→ **Records to use**:
%%

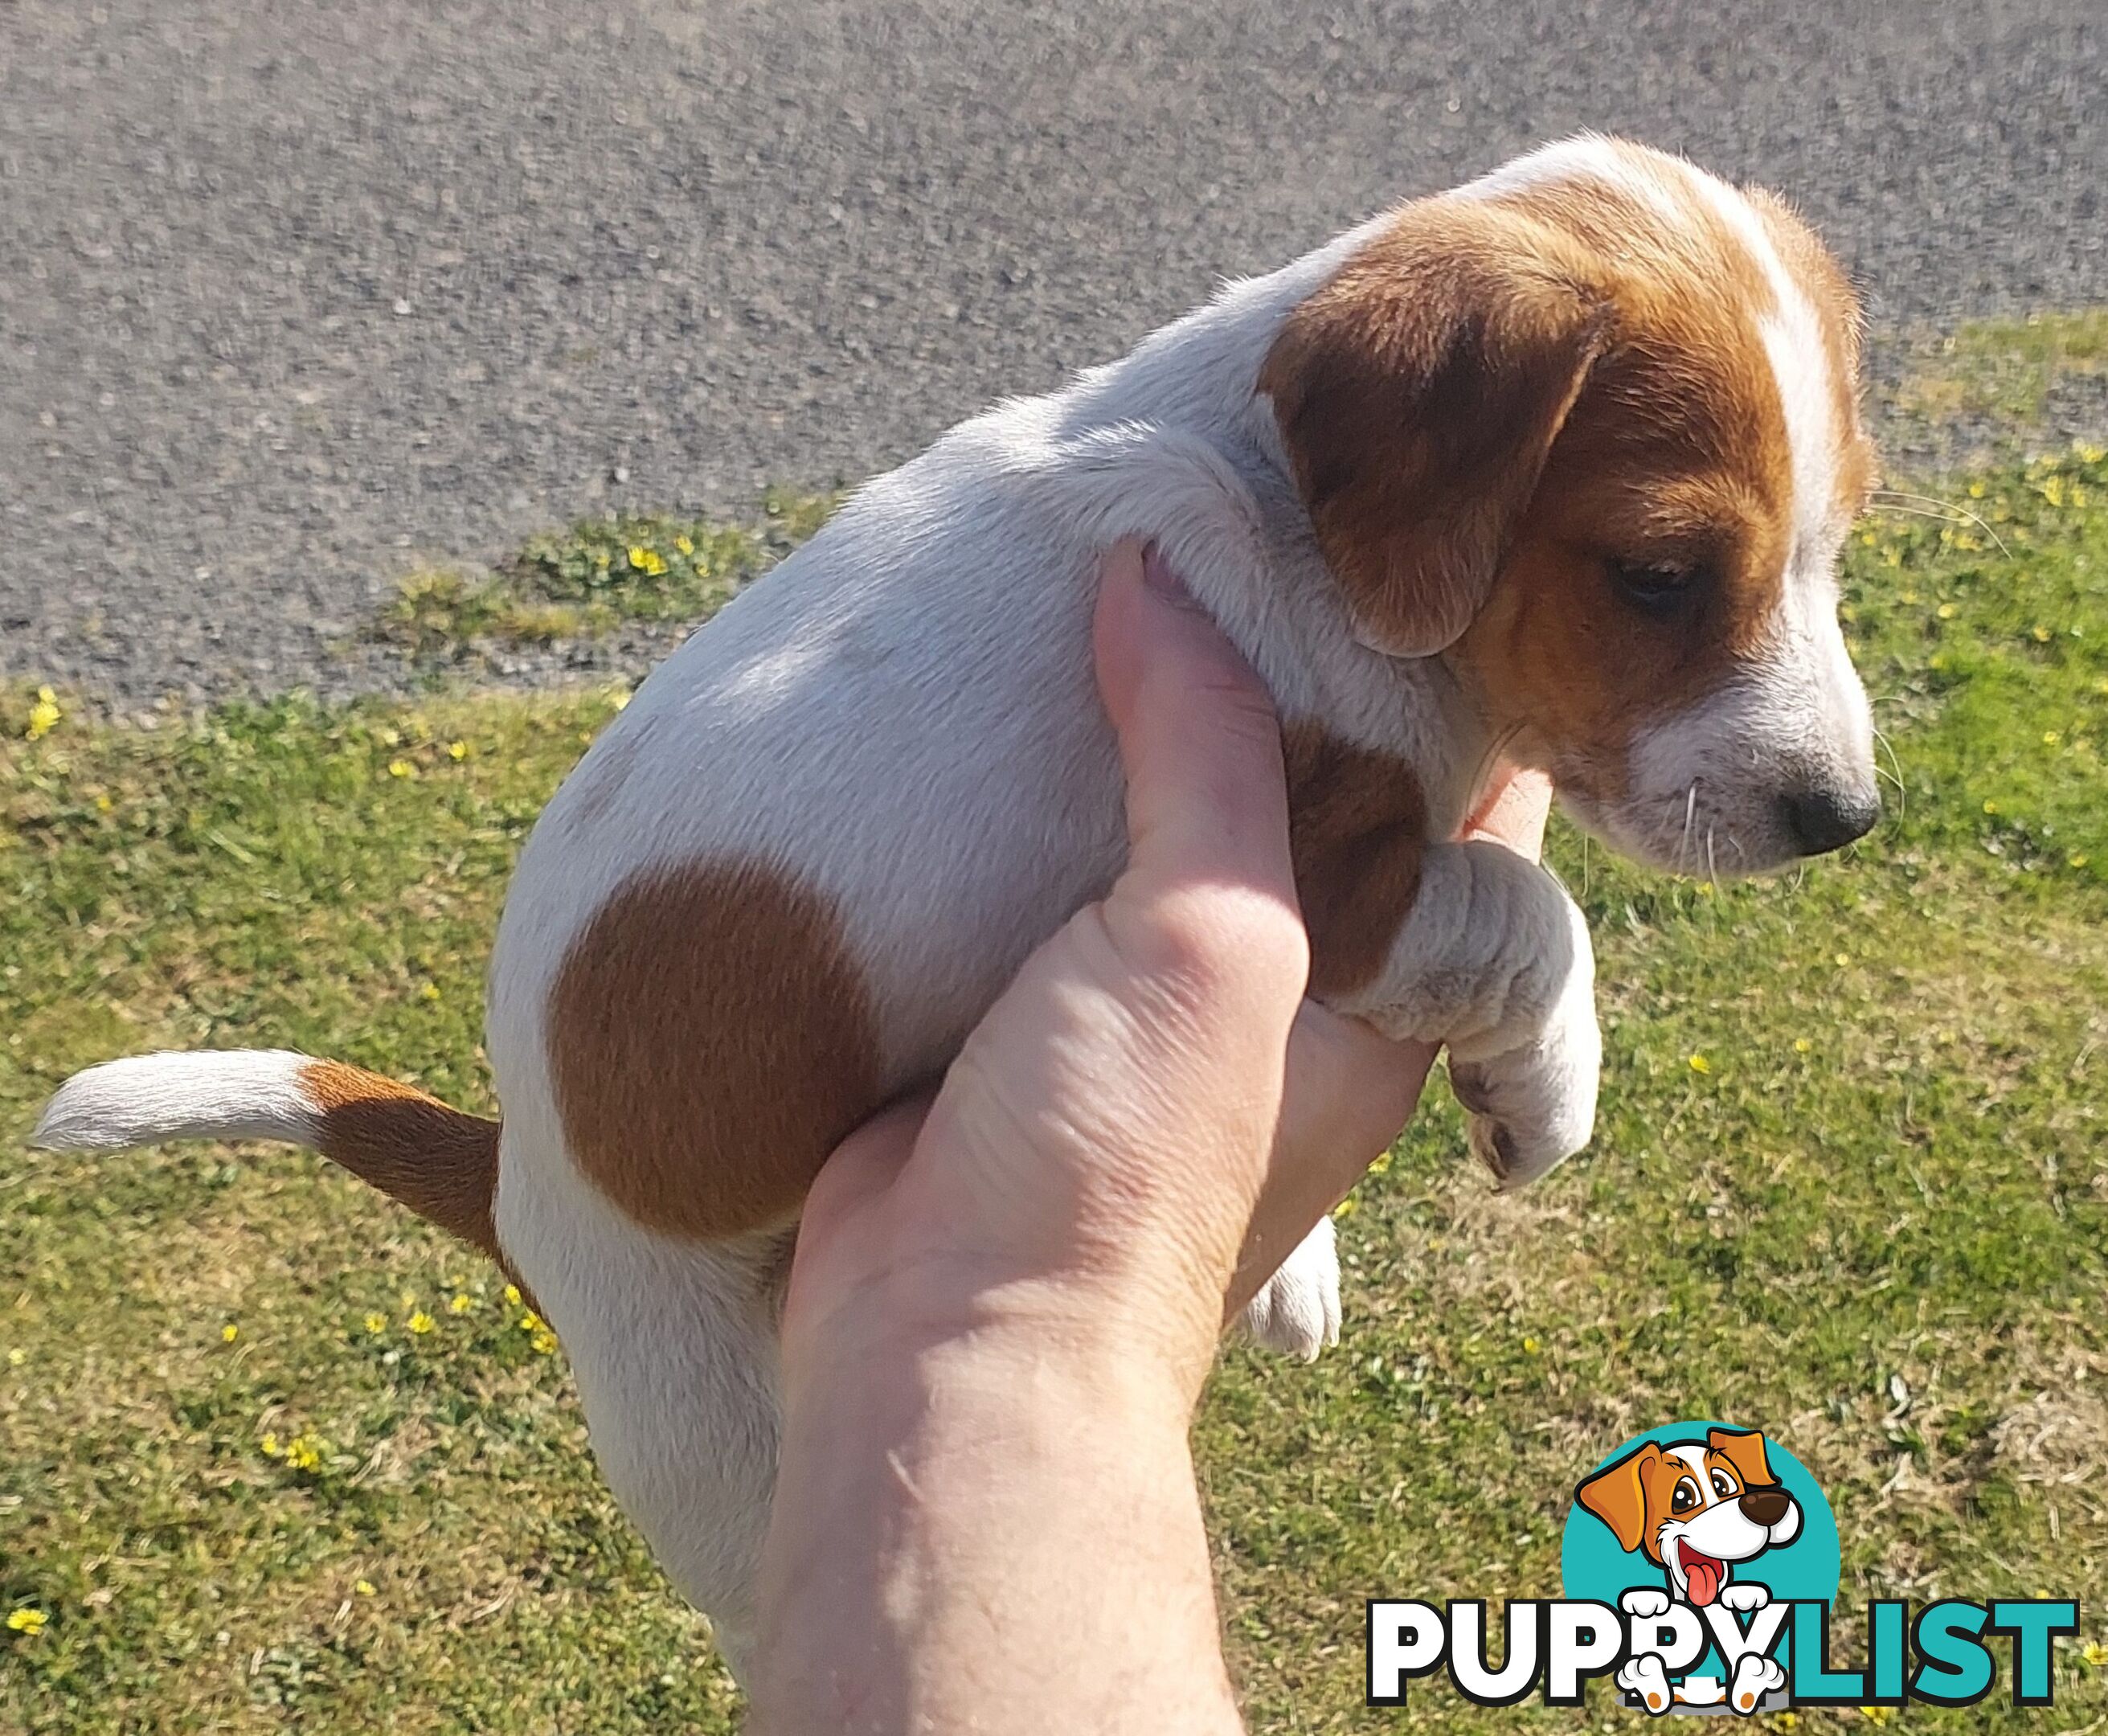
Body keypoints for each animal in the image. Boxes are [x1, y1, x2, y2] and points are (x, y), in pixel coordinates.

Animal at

%%
%%

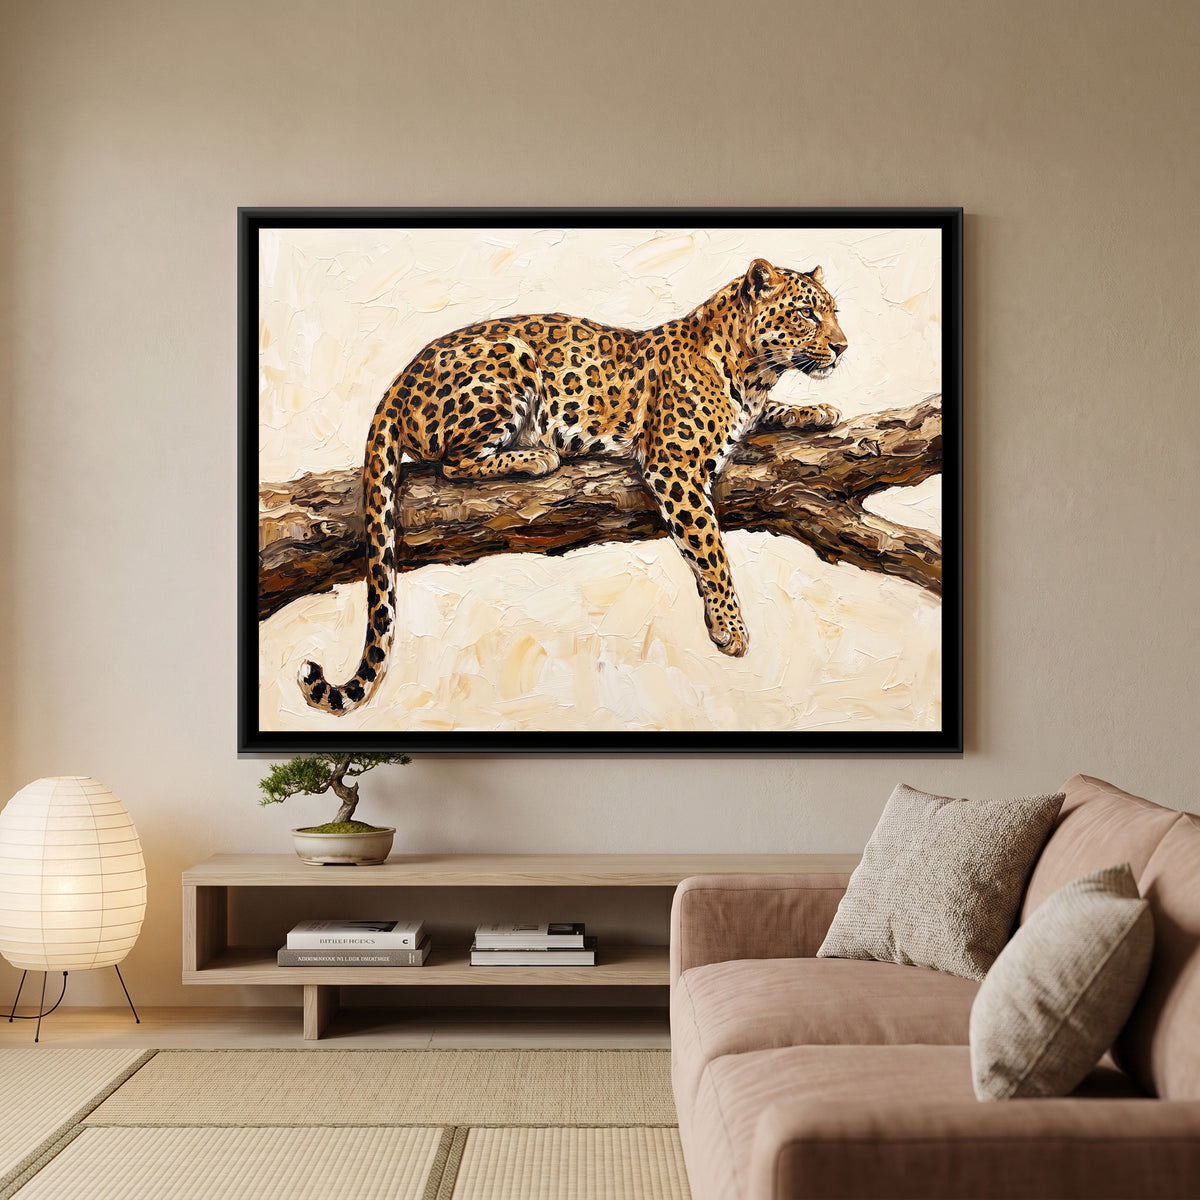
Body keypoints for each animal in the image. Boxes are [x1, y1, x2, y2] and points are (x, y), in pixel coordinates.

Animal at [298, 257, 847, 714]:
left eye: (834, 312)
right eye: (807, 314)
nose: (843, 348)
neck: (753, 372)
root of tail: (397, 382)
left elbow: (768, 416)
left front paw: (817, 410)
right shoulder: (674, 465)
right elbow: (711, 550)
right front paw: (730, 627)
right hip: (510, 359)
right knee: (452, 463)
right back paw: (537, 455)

%%

Lines from the entries that contain the string "right" are what must be copied.

→ **Written answer**:
right eye: (807, 314)
right shoulder: (674, 465)
right elbow: (711, 550)
right front paw: (730, 627)
right hip: (510, 359)
right knee: (452, 463)
right back paw: (537, 455)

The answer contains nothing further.